The next step was to test the algorithm's predictions against the actual behavior of humans. For this, Modirshanechi worked with EPFL's Laboratory of Psychophysics, headed by Michael Herzog, to analyze behavioral and electroencephalography (EEG) data collected during cognitive experiments with human participants. He found that both surprise and novelty were crucial determinants of human behavior in volatile environments with sparse rewards. "The algorithm successfully predicted 60% to 80% of the participants' decisions," says Modirshanechi.
"Our goal isn't to create an AI system that works better than humans, but rather to design one that's more faithful to human behavior in order to improve our understanding of the brain," he explains. "Everyone knows that if you drop an apple, it'll fall to the ground. But Newton found a mathematical formula to describe this process. That's similar to what we're trying to do - we've developed an algorithm that can predict when and by how much humans will be surprised, and we can explain the equation by which humans learn faster when they're surprised."
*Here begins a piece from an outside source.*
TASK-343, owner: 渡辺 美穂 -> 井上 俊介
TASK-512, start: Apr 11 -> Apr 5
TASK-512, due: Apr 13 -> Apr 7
What's more, Modirshanechi's algorithm provides a basis for further research. "For instance, EEG data suggest that people with schizophrenia perceive surprise differently from people in control groups," he says. "But we don't know to what extent their perception is different. Our mathematical formula can quantify that. It can be used to answer other questions, too: Do schizophrenic patients learn more slowly because they don't feel surprised? Do they seek out information less effectively because they don't experience novelty? With our algorithm, scientists can design experiments to test these kinds of hypotheses."
Applications in other fields
The algorithm has applications in other fields as well. In education, for example, teachers can use it to explore how surprise can reinforce the learning and memorization process.
Modirshanechi's research similarly makes an important contribution to the field of AI. "Most algorithms that exist today are based on stable environments," he says. "But in the real world, things change constantly. Engineers need to be able to incorporate the 'surprise' factor into their models to make them more reliable and secure. I think the time is ripe to address that issue and develop the next generation of AI programs."